## SELECTED PASSAGE
-------------------------

The microcontroller system is powered by a 5 V battery. An HT7333 LDO (Low Dropout) linear regulator is employed in the analog front-end to step down the 5 V input to 3.3 V. Without deformation on the piezoelectric film, the output of the charge amplifier is designed to 1.65 V, which ensures symmetrical detection of deformations in both directions. Therefore, a TL431 is precisely parallel connected to voltage regulator to generate a stable 2.5 V potential, with its reference terminal short to the cathode. After voltage is divided to 1.65 V, it is transmitted to a high-input impedance voltage follower for buffering, resulting in a stable 1.65 V supply for the positive input of the charge amplifier.
To accommodate the limited ADC channels on the MCU, a CH444 dual SP4T (Double pole four throw) analog switch IC is employed. It transmits the processed signal from analog front end panel in phases to MCU, dividing a full cycle into four stages, with each stage transmitting data from two channels.
The microcontroller system needs to complete the ADC signal acquisition, encoding and transmitting to serial port. Hence, more ADC channels are required to increase ADC conversion precision and faster operation rate. Balancing cost-effectiveness with performance, the STC8H8K64U (based on the 8051 core) is chosen for this application. It operates at a maximum clock frequency of 45MHz and is equipped with DMA (Direct Memory Access) capabilities, enhancing data transfer efficiency. Besides, this MCU has a 12-bit ADC with 15 channels, capable of achieving a maximum sampling rate of approximately 800 KS/s.

-------------------------

## SOURCE DATA
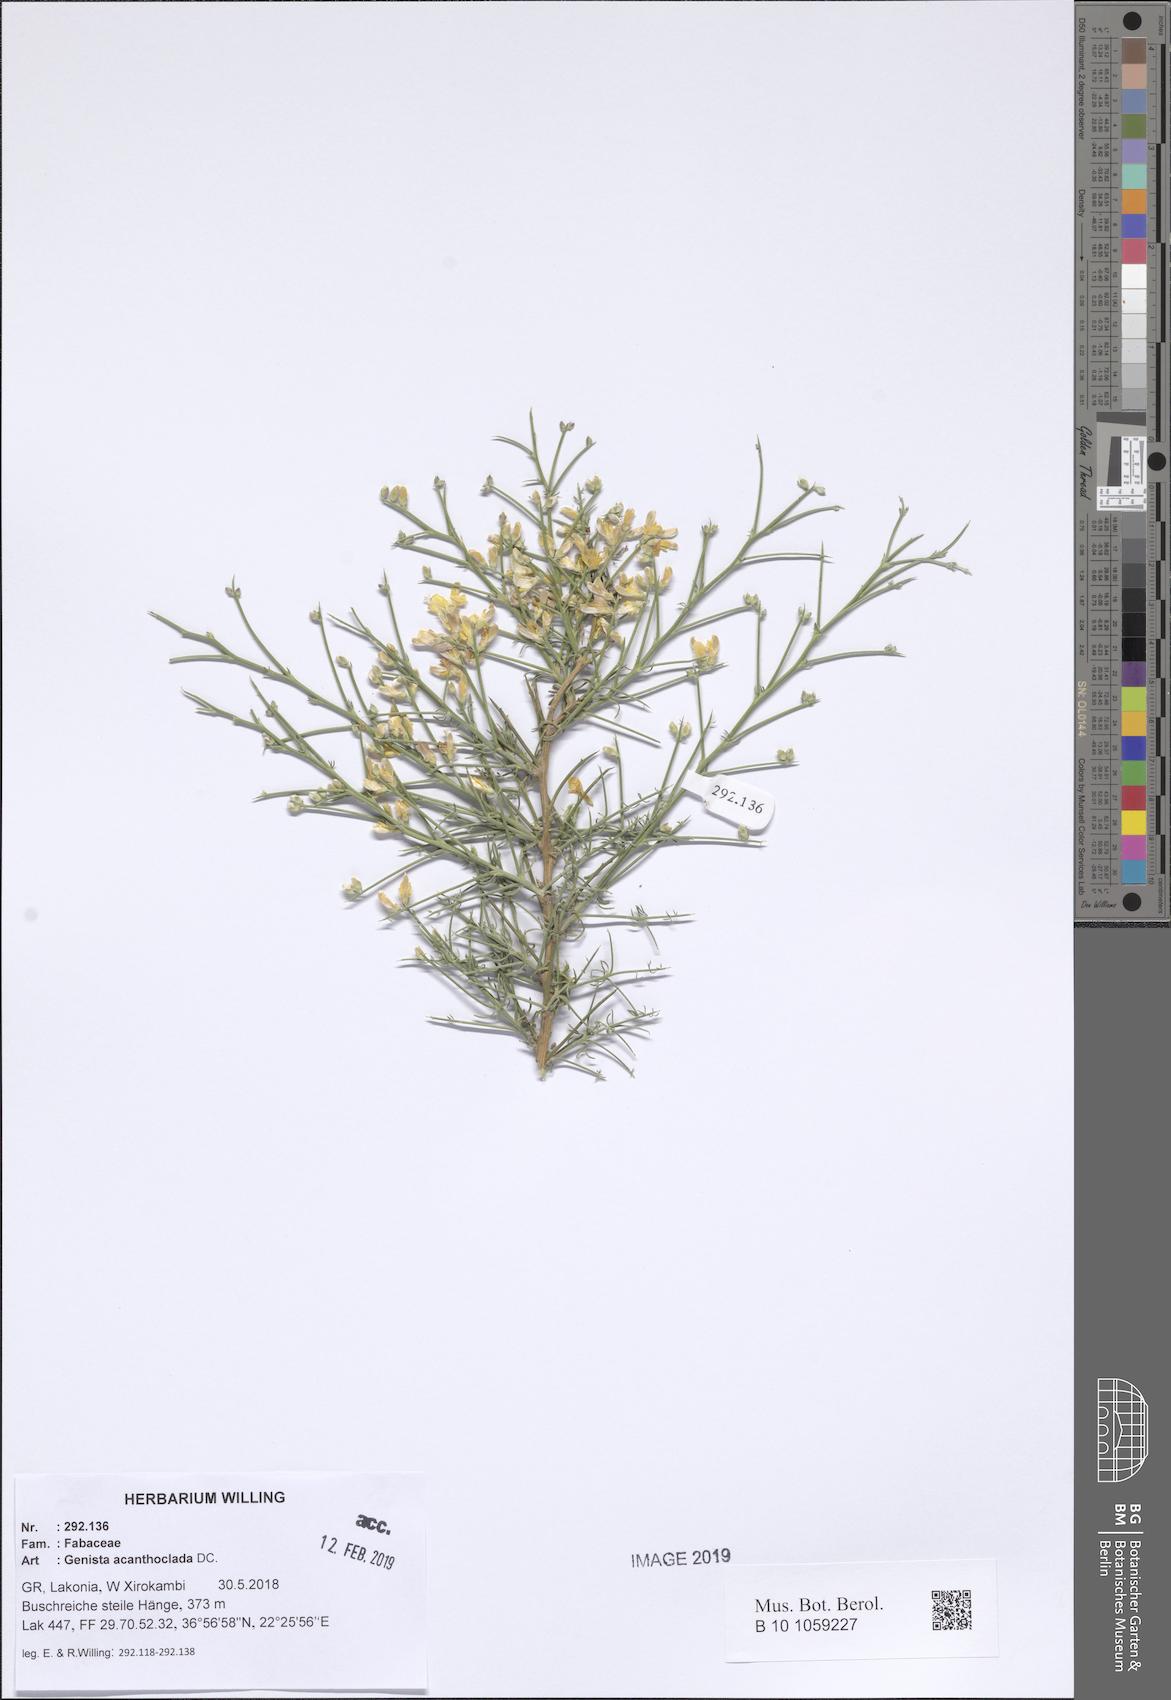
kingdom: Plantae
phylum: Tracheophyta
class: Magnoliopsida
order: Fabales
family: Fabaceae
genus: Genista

-------------------------

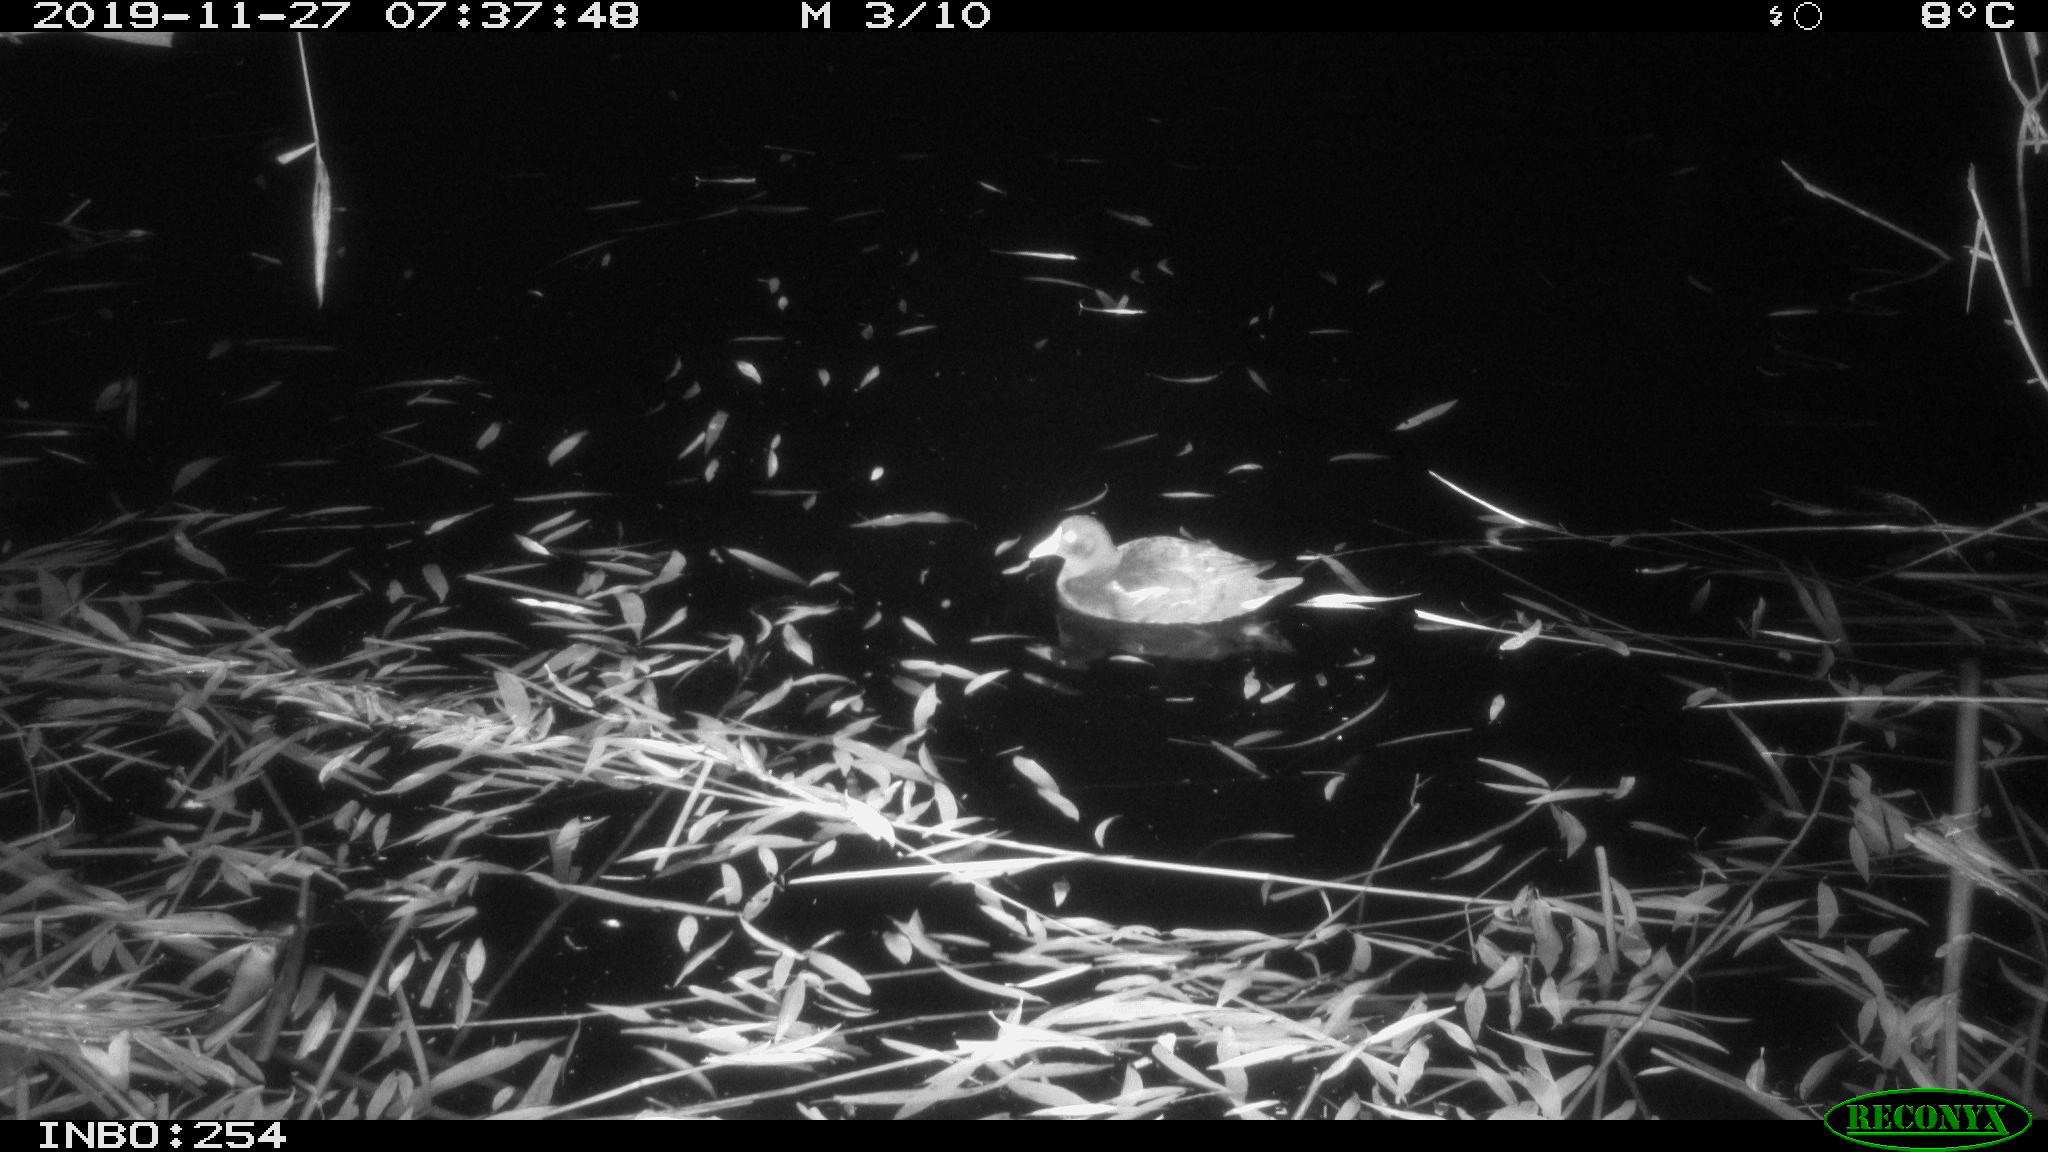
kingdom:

-------------------------

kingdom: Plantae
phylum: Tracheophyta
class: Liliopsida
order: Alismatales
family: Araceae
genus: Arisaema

-------------------------

## REQUIREMENT A
In the microcontroller passage, what is the maximum clock frequency of the STC8H8K64U?
## REQUIREMENT B
Quote the microcontroller passage from "To accommodate the" up to and including "from two channels.".

## YOUR SOLUTION A
45MHz

## YOUR SOLUTION B
To accommodate the limited ADC channels on the MCU, a CH444 dual SP4T (Double pole four throw) analog switch IC is employed. It transmits the processed signal from analog front end panel in phases to MCU, dividing a full cycle into four stages, with each stage transmitting data from two channels.